> _WHAT THE TASK ASKS_
In the copy, keep the lines from the first line of the material below through the line containing "Optional – the" exactly as they are, and include no pictures.

> _MATERIAL FOR THIS TASK_
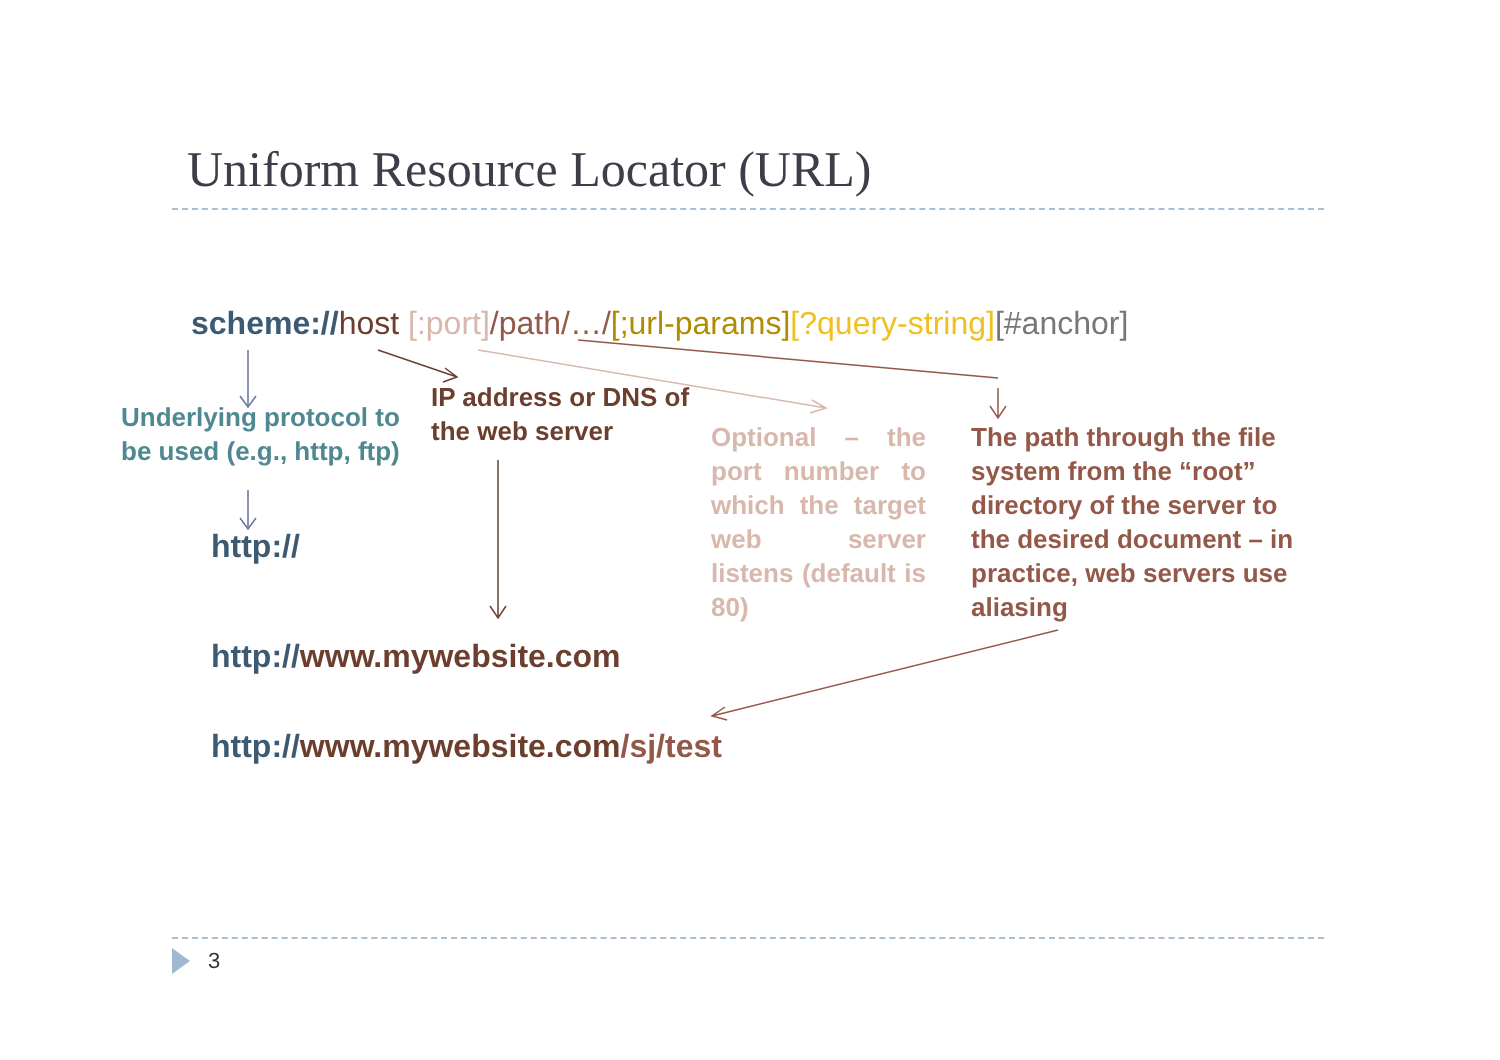Uniform Resource Locator (URL)
scheme://host [:port]/path/…/[;url-params][?query-string][#anchor]
Underlying protocol to be used (e.g., http, ftp)
IP address or DNS of the web server
Optional – the port number to which the target web server listens (default is 80)
The path through the file system from the “root” directory of the server to the desired document – in practice, web servers use aliasing
http://
http://www.mywebsite.com
http://www.mywebsite.com/sj/test
3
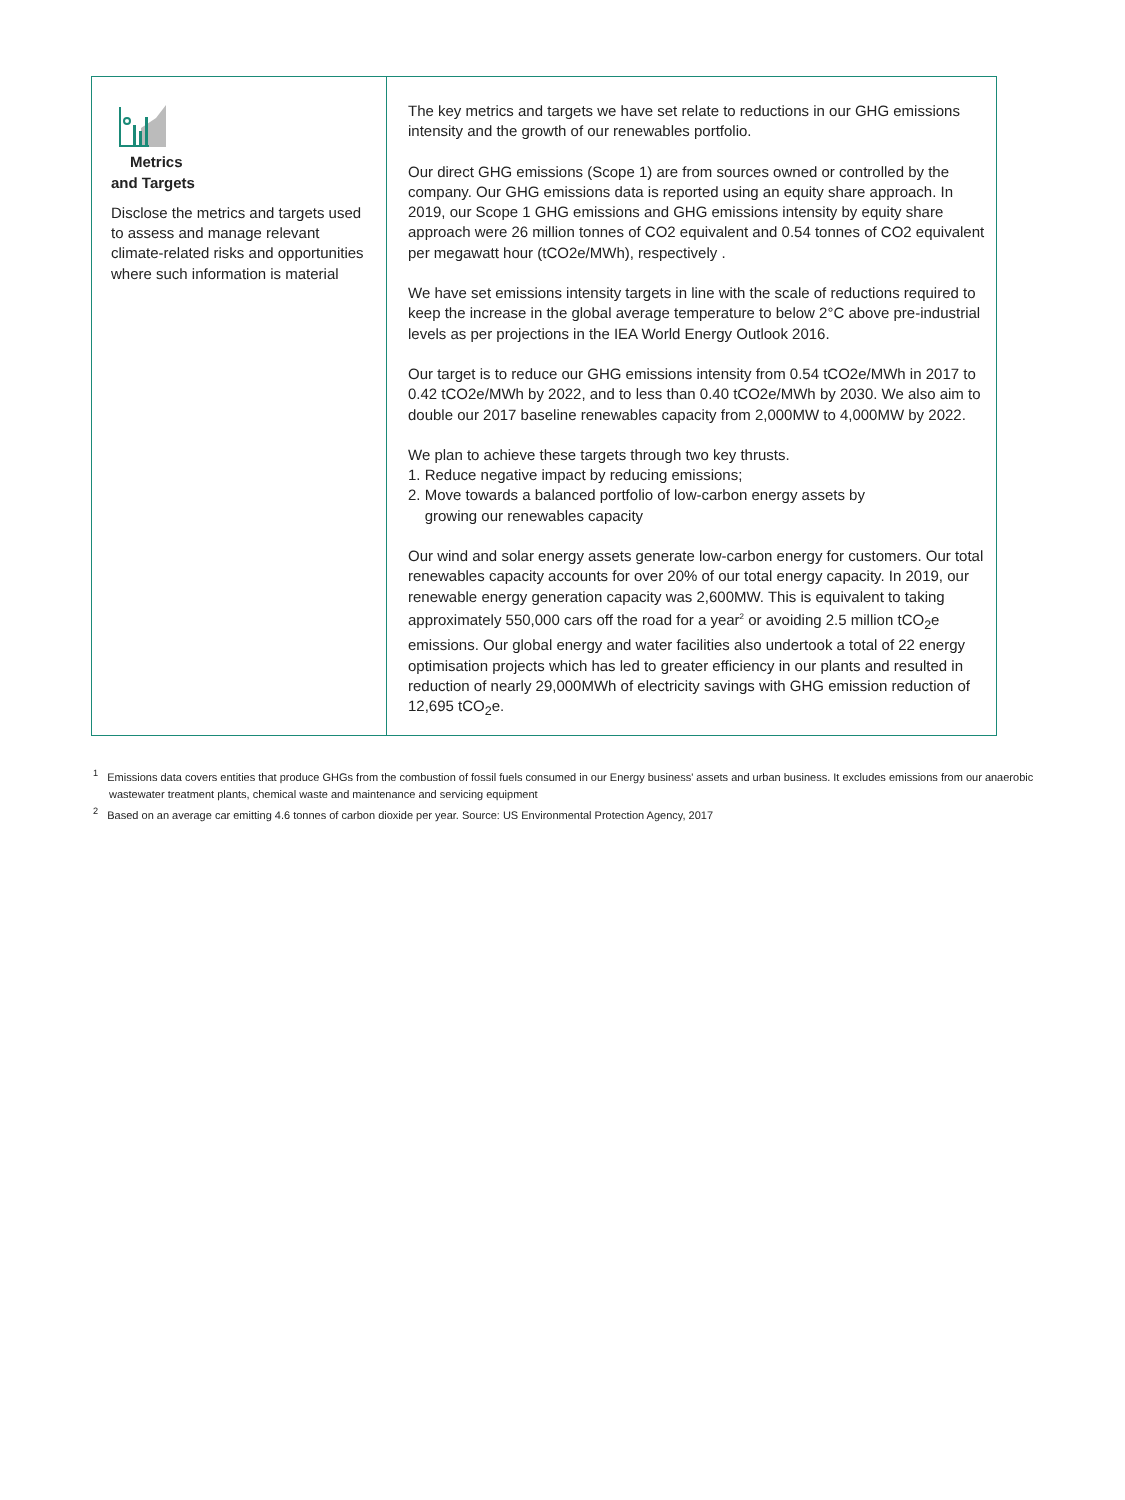| Metrics and Targets Disclose the metrics and targets used to assess and manage relevant climate-related risks and opportunities where such information is material | The key metrics and targets we have set relate to reductions in our GHG emissions intensity and the growth of our renewables portfolio. Our direct GHG emissions (Scope 1) are from sources owned or controlled by the company. Our GHG emissions data is reported using an equity share approach. In 2019, our Scope 1 GHG emissions and GHG emissions intensity by equity share approach were 26 million tonnes of CO2 equivalent and 0.54 tonnes of CO2 equivalent per megawatt hour (tCO2e/MWh), respectively . We have set emissions intensity targets in line with the scale of reductions required to keep the increase in the global average temperature to below 2°C above pre-industrial levels as per projections in the IEA World Energy Outlook 2016. Our target is to reduce our GHG emissions intensity from 0.54 tCO2e/MWh in 2017 to 0.42 tCO2e/MWh by 2022, and to less than 0.40 tCO2e/MWh by 2030. We also aim to double our 2017 baseline renewables capacity from 2,000MW to 4,000MW by 2022. We plan to achieve these targets through two key thrusts. 1. Reduce negative impact by reducing emissions; 2. Move towards a balanced portfolio of low-carbon energy assets by growing our renewables capacity Our wind and solar energy assets generate low-carbon energy for customers. Our total renewables capacity accounts for over 20% of our total energy capacity. In 2019, our renewable energy generation capacity was 2,600MW. This is equivalent to taking approximately 550,000 cars off the road for a year<sup>2</sup> or avoiding 2.5 million tCO<sub>2</sub>e emissions. Our global energy and water facilities also undertook a total of 22 energy optimisation projects which has led to greater efficiency in our plants and resulted in reduction of nearly 29,000MWh of electricity savings with GHG emission reduction of 12,695 tCO<sub>2</sub>e. |
<sup>1</sup> Emissions data covers entities that produce GHGs from the combustion of fossil fuels consumed in our Energy business' assets and urban business. It excludes emissions from our anaerobic wastewater treatment plants, chemical waste and maintenance and servicing equipment
<sup>2</sup> Based on an average car emitting 4.6 tonnes of carbon dioxide per year. Source: US Environmental Protection Agency, 2017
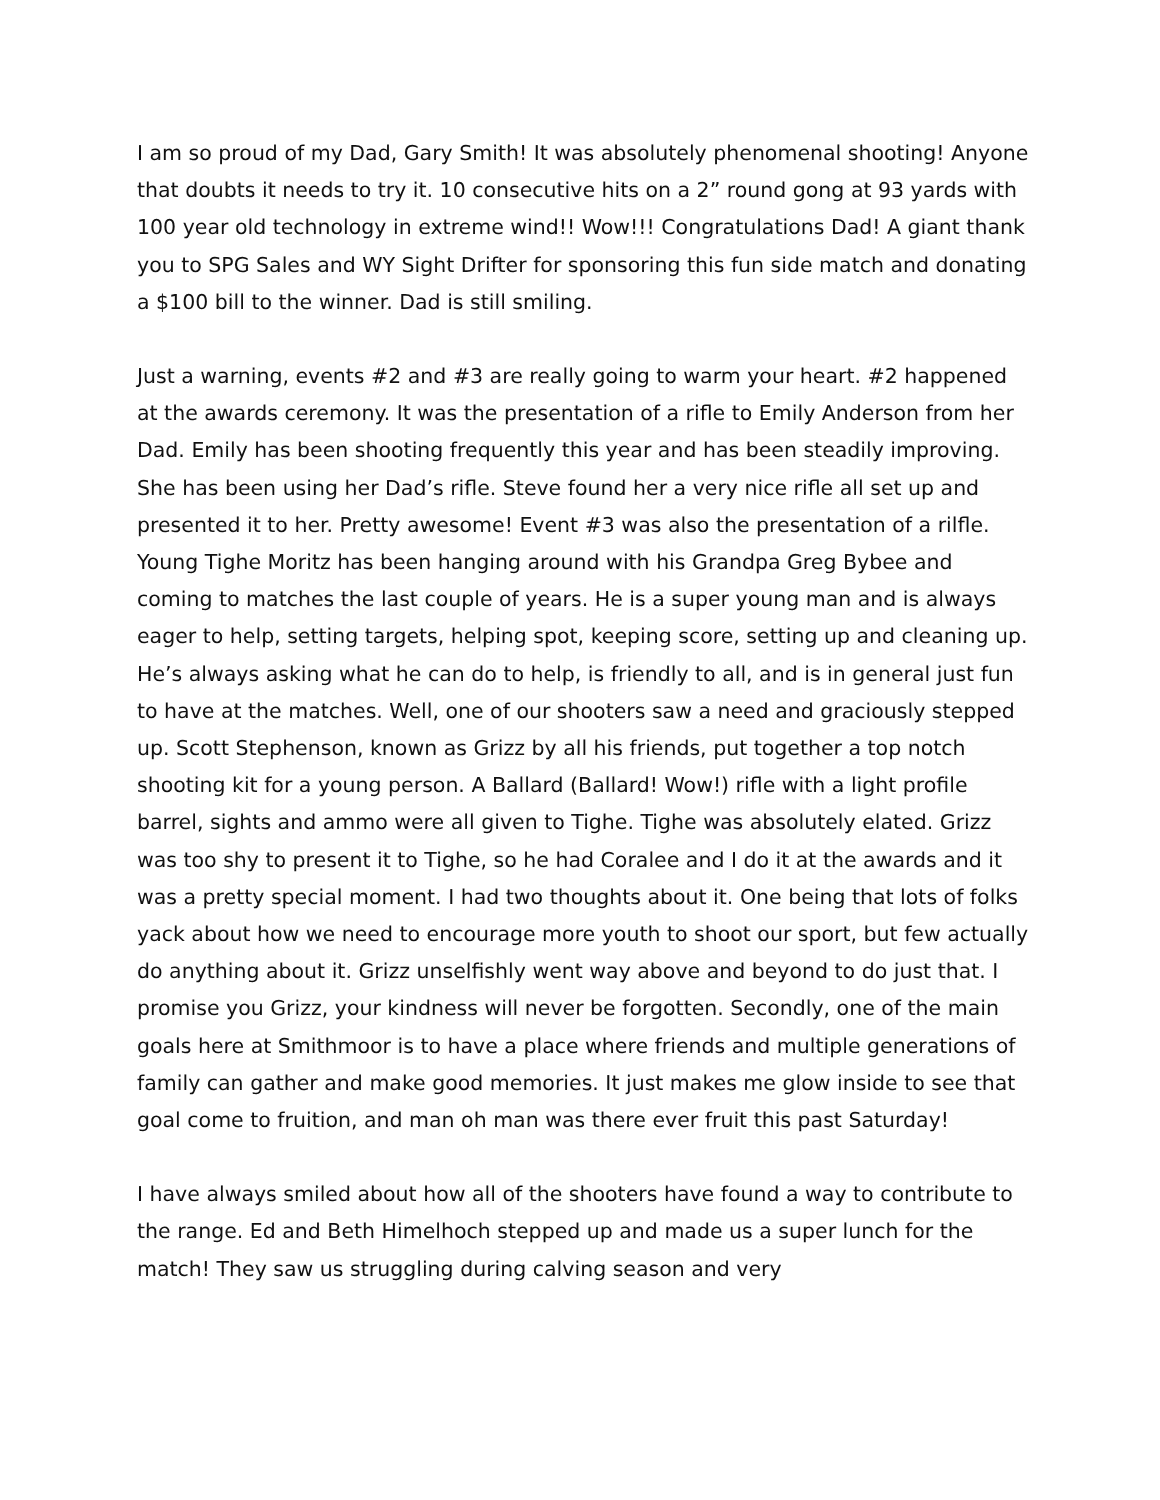I am so proud of my Dad, Gary Smith! It was absolutely phenomenal shooting! Anyone that doubts it needs to try it. 10 consecutive hits on a 2” round gong at 93 yards with 100 year old technology in extreme wind!! Wow!!! Congratulations Dad! A giant thank you to SPG Sales and WY Sight Drifter for sponsoring this fun side match and donating a $100 bill to the winner. Dad is still smiling.
Just a warning, events #2 and #3 are really going to warm your heart. #2 happened at the awards ceremony. It was the presentation of a rifle to Emily Anderson from her Dad. Emily has been shooting frequently this year and has been steadily improving. She has been using her Dad’s rifle. Steve found her a very nice rifle all set up and presented it to her. Pretty awesome! Event #3 was also the presentation of a rilfle. Young Tighe Moritz has been hanging around with his Grandpa Greg Bybee and coming to matches the last couple of years. He is a super young man and is always eager to help, setting targets, helping spot, keeping score, setting up and cleaning up. He’s always asking what he can do to help, is friendly to all, and is in general just fun to have at the matches. Well, one of our shooters saw a need and graciously stepped up. Scott Stephenson, known as Grizz by all his friends, put together a top notch shooting kit for a young person. A Ballard (Ballard! Wow!) rifle with a light profile barrel, sights and ammo were all given to Tighe. Tighe was absolutely elated. Grizz was too shy to present it to Tighe, so he had Coralee and I do it at the awards and it was a pretty special moment. I had two thoughts about it. One being that lots of folks yack about how we need to encourage more youth to shoot our sport, but few actually do anything about it. Grizz unselfishly went way above and beyond to do just that. I promise you Grizz, your kindness will never be forgotten. Secondly, one of the main goals here at Smithmoor is to have a place where friends and multiple generations of family can gather and make good memories. It just makes me glow inside to see that goal come to fruition, and man oh man was there ever fruit this past Saturday!
I have always smiled about how all of the shooters have found a way to contribute to the range. Ed and Beth Himelhoch stepped up and made us a super lunch for the match! They saw us struggling during calving season and very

> _SOLUTION TO THIS EXERCISE_
Uniform Resource Locator (URL)
scheme://host [:port]/path/…/[;url-params][?query-string][#anchor]
Underlying protocol to be used (e.g., http, ftp)
IP address or DNS of the web server
Optional – the port number to which the target web server listens (default is 80)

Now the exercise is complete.